I don’t think that statement is a slippery slope that leads all universities to become like Corinthian Colleges. To insist on a contrast between universities and corporations is to insist on different priorities. It doesn’t mean we remove ourselves entirely from the financial system. When we push for state or federal funding, for student loan reform, for alumni donations, or for higher wages for contingent faculty, we recognize that universities do need to be funded. My paper takes seriously the shared motivations among academics, artists, and corporations.

The Lyceum Theater

The division between corporate and academic ethos is less stark than news coverage makes it out to be. But it nonetheless exists, and does affect the moves we make in our own scholarship. In her book on Gilbert and Sullivan, for example, Carolyn Williams argues that

Genre formation is not only an aesthetic and historical, but also an economic, process, and genre was important to Gilbert and Sullivan’s effort to carve out their own market niche. They distinguished their productions from other theatrical fare through their genre parody and their particular treatments of gender. Their success at capital accumulation supported unusually high production values, which led, in turn, to further capital growth. (Williams 5)

That’s an insightful point, recognizing the link between profit and aesthetics. Williams then emphasizes that capital accumulation “does not reduce the aesthetic dimension of their success” (6). Even when acknowledging the link, she recognizes the need to guard against a backlash that would insist on a divide between art and the marketplace. In arguing that English departments and the Walt Disney Company follow similar institutional drives to periodize, I aim to further bridge that divide.

Theater scholars tend to be especially attuned to financial questions: Williams is just one example, and Shakespeare critics have long been invested in learning about his financial involvement in his companies. For my purposes, the Lyceum Theatre provides an index to theatrical trends, and its operational history demonstrates how an institutional brand can turn a profit by keeping up with the rhythms of popular culture. Built by the Society of Artists in 1772, the Lyceum hosted a variety of exhibitions in the late eighteenth century, including “astronomical demonstrations, air balloons, waxworks, ‘philosophical fireworks,’ boxing matches, circuses, programs  of humorous recitations, and concerts”  (Altick 54). The site took advantage of fads like waxworks and tableaux vivants as they emerged: Madame Tussaud began her British career at the Lyceum in 1802 (Altick 333) and William Dimond’s The Peasant Boy (1811) featured one of the earliest tableaux (Altick 342).

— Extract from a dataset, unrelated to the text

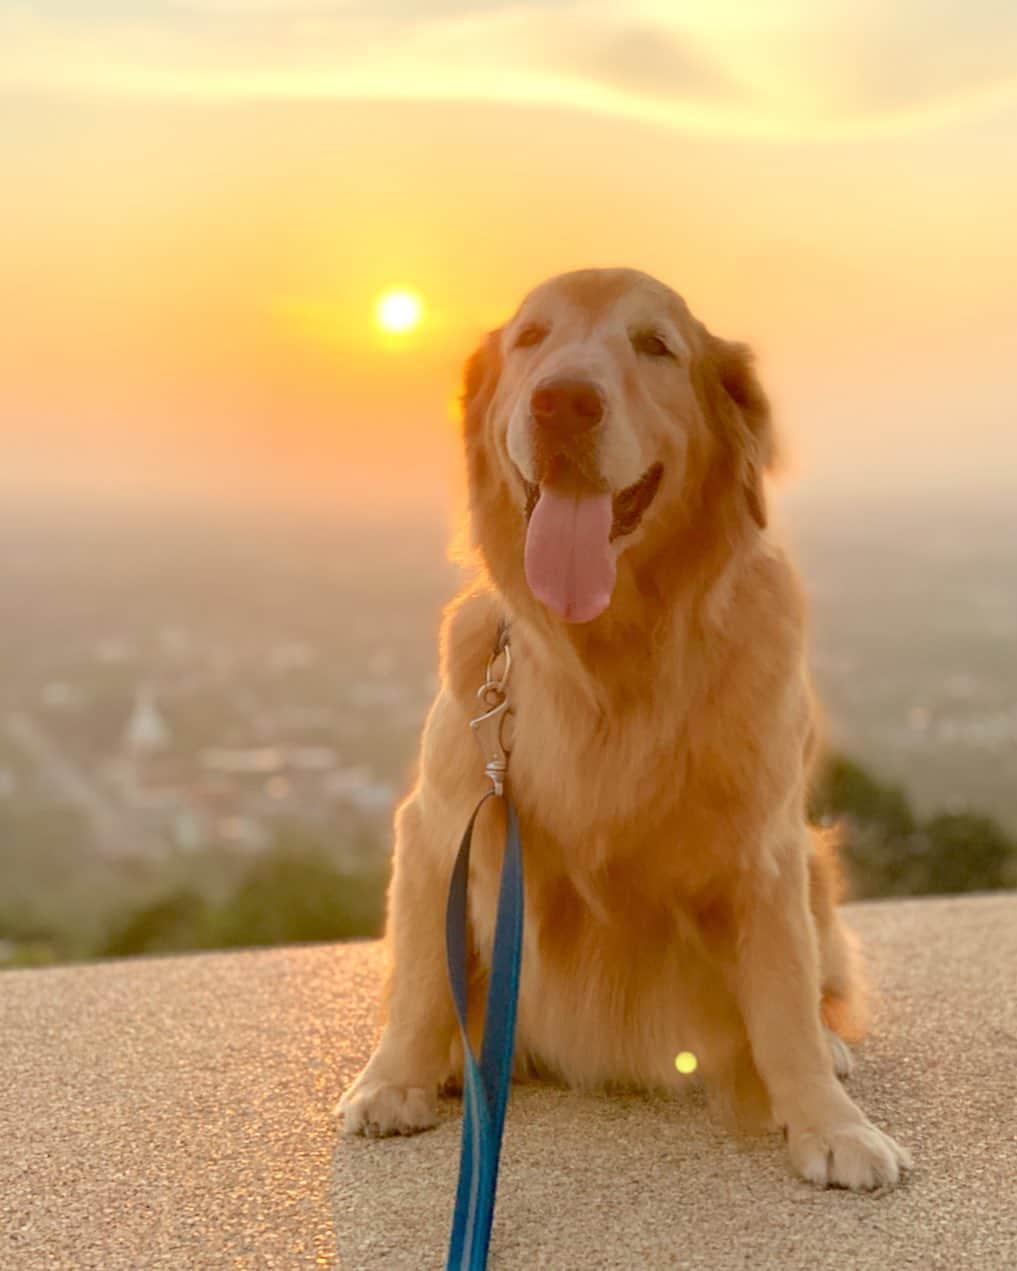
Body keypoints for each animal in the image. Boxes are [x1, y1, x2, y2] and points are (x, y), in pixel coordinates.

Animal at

After hosting operas and fairy extravaganzas around mid-century, the Lyceum later came to be associated with Henry Irving, and especially with Shakespeare: Irving’s 1874 Hamlet has been called “one of the most influential and talked about theatrical roles in the latter part of the nineteenth century” (Young 3). As these examples demonstrate, the Lyceum shifted its strategy to keep up with popular culture, its different stages analogous to literary periods. Today, I would suggest, the Lyceum continues its Victorian legacy: since 1999 it has hosted Disney’s The Lion King, an adaptation of Hamlet that takes combines two distinct trends of twentieth-century pop culture: the animated musical and the Broadway musical.

In the INCS paper, and in the book towards which these arguments are building, I continue developing these analogies to explore how a global media corporation can helps us understand Victorian culture and its reception.